··· DATA FOR REVIEW
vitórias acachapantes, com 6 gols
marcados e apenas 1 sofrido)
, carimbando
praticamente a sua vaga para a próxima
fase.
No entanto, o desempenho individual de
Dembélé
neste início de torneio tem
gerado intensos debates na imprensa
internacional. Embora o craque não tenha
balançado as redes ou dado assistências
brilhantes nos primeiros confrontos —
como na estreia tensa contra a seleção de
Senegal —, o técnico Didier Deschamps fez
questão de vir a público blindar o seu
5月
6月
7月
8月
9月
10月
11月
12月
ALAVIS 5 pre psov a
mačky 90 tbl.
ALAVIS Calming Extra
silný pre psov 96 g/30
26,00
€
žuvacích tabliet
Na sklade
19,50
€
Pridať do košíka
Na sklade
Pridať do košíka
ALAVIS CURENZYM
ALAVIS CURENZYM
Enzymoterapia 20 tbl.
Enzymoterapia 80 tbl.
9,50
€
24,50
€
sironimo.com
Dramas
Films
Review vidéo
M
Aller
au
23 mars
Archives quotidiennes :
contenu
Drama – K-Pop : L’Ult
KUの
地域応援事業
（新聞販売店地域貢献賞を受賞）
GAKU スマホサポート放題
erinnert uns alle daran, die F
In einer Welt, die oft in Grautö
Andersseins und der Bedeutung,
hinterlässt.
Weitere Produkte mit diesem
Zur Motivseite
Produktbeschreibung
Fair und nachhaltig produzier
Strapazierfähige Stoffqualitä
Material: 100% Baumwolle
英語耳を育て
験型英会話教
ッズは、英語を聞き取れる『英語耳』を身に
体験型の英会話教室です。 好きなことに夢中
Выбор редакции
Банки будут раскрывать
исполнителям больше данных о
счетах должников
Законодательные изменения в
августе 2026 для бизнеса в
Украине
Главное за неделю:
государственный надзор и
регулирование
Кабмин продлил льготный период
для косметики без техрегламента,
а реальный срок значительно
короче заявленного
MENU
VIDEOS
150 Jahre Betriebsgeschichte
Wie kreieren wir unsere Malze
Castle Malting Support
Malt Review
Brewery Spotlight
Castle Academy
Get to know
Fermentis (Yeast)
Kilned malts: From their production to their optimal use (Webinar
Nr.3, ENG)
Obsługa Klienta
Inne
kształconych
······
REQUIRED WORK: Which lines of the listing contain the word "Castle"? Copy each of them.

TASK RESPONSE:
Castle Malting Support
Castle Academy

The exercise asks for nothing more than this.